Connecticut: Same-sex marriages
Same-sex couples exchanged vows Wednesday for the first time in Connecticut amid cheers and tears of joy, while gay activists planned protests across the country over the vote that took away their right to marry in California. The Connecticut Supreme Court ruled 4-3 on Oct. 10 that same-sex couples have the right to wed rather than accept a 2005 civil union law designed to give them the same rights as married couples. A lower-court judge entered a final order permitting same-sex marriage Wednesday morning. Massachusetts is the only other state that allows gay marriages.
Nebraska: Florida boy abandoned
An 11-year-old Florida boy was abandoned at a Nebraska hospital Wednesday, just days before lawmakers meet to change the much-criticized “safe haven” law. The boy is the 31st child abandoned since the law took effect in July. It was intended to protect unwanted newborns from being abandoned but doesn’t set any age limit.
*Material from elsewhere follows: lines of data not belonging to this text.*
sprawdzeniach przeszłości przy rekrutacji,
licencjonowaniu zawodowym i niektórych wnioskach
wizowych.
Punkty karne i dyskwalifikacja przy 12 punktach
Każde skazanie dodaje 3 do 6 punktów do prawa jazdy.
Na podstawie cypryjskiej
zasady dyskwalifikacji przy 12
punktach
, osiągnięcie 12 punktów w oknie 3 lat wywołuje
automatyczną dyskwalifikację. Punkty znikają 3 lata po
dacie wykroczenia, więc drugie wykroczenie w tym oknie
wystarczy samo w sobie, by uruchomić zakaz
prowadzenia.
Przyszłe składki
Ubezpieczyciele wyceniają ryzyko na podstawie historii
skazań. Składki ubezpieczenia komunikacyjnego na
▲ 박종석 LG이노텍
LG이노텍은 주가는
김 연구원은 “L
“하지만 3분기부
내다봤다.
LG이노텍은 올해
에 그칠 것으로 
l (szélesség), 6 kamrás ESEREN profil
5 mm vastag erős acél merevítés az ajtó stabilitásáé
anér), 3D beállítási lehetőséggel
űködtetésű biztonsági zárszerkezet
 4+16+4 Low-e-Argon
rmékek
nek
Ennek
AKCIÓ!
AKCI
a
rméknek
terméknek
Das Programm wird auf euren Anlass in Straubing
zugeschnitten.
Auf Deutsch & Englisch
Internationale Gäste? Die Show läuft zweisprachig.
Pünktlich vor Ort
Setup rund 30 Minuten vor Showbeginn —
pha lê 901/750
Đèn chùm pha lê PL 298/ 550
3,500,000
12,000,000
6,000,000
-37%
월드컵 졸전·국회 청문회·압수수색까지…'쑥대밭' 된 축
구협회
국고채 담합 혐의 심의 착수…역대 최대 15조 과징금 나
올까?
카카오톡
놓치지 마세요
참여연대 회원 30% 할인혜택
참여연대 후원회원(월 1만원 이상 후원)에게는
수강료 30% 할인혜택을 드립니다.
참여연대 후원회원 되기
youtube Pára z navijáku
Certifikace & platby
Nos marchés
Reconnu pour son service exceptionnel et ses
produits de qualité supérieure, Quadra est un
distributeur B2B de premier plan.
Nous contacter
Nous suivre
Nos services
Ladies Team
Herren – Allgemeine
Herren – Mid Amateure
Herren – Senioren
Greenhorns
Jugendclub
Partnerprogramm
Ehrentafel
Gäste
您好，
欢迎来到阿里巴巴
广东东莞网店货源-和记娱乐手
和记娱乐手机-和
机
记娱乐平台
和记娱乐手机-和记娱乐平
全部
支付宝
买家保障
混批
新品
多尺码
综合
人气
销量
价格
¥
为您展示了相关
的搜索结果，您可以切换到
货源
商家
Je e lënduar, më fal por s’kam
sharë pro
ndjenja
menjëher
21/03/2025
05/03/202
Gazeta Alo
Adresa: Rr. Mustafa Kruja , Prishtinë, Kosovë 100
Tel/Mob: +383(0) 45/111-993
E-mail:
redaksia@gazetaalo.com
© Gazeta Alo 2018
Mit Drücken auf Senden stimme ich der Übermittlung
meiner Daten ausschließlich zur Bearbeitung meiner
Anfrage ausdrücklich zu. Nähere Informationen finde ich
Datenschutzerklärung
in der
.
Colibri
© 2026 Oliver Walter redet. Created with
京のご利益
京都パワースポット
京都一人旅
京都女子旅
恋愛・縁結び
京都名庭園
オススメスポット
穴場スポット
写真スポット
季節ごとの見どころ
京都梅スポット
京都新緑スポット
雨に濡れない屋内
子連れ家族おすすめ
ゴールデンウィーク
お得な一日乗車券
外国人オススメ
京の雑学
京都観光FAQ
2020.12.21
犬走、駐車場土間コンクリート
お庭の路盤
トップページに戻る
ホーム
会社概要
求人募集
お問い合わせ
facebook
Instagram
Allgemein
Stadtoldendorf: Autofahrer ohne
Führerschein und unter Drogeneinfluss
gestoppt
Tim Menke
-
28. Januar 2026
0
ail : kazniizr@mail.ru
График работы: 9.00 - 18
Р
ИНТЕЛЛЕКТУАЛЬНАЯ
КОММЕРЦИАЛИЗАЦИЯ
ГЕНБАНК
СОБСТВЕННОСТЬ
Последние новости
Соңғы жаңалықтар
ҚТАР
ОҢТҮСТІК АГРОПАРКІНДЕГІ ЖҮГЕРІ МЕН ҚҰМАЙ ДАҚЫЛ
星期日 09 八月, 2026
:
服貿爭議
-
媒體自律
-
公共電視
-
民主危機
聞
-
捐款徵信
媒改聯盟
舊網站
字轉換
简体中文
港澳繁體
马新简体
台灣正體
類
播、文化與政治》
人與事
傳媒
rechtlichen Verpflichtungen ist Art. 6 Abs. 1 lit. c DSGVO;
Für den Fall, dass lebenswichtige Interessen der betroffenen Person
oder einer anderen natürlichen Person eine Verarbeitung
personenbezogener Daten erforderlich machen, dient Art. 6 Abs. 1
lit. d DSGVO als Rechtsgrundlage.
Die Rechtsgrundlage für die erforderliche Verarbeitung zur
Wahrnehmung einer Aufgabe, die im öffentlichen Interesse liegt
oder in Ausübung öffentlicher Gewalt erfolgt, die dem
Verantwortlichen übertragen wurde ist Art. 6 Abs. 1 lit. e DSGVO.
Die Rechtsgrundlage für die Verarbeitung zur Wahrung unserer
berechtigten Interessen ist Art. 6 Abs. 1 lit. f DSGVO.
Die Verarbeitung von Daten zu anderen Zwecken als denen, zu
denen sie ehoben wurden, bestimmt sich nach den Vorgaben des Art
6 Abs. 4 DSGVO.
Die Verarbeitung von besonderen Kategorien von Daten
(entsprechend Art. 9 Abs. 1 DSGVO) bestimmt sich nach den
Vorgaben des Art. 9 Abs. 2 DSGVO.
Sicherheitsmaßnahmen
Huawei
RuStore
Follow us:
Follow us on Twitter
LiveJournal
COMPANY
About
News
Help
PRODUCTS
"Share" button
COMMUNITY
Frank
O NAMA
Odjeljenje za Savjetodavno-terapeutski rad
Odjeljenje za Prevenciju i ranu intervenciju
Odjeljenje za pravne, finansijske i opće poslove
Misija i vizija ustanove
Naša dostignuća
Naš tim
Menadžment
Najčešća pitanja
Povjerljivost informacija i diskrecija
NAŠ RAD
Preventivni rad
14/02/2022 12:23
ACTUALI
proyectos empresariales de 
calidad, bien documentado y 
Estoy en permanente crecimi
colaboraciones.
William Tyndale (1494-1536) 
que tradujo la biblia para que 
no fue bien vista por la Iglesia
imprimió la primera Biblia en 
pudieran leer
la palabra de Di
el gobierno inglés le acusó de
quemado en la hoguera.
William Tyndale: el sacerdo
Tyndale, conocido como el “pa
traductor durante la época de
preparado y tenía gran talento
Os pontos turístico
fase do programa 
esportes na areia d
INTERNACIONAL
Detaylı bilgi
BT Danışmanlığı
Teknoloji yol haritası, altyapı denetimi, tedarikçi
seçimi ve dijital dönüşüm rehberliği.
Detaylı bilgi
The director of children and family services for the Department of Health and Human Services, said the boy’s father left him at Boys Town National Research Hospital on Wednesday afternoon.
Mexico: Deadly crash an accident
U.S. investigators have found no evidence of foul play in a mysterious plane crash that killed Mexico’s second-most powerful official, the American ambassador said Wednesday. U.S. National Transportation and Safety Board experts said that, so far, nothing in the flight data recorder, cockpit recorder or other evidence indicates that “sabotage or criminal activity caused the crash,” he said. “The preliminary evidence indicates the crash was a tragic accident,” he said.
Iran: Long-range missile tested
Iran said it successfully test-fired a new long range surface-to-surface missile on Wednesday — one that could easily strike Israel and as far away as southeastern Europe with greater precision than earlier models. The Sajjil is a solid fuel high-speed missile with a range of about 1,200 miles, the defense minister said. Solid-fuel missiles are more accurate than the liquid fuel missiles of similar range. U.S. military and intelligence agencies observed the missile test through “national assets,” a reference to classified imagery satellites and other kinds of sensors.
Germany: No AIDS after treatment
An American man who suffered from AIDS appears to have been cured of the disease 20 months after receiving a targeted bone marrow transplant normally used to fight leukemia, his doctors said Wednesday. While researchers — and the doctors themselves — caution that the case might be no more than a fluke, others say it may inspire a greater interest in gene therapy to fight the disease that claims 2 million lives each year. The virus has infected 33 million people worldwide. “We waited every day for a bad reading,” his doctor said. It has not come.
Britain: Shortage of sperm donors
Britain is facing a sperm donor shortage after reversing confidentiality laws and limiting the number of women who can use sperm from one donor, fertility experts warned Wednesday. Britain in 2005 changed the law protecting anonymous sperm donors and allowed children to learn the identity of donor fathers — one reason, fertility experts say, there are fewer donors now. “The only countries that seem to have enough sperm are those that pay — like the U.S. and Spain — or the countries that retain anonymity,” said a member of the British Fertility Society that warned of the shortage in the British Medical Journal.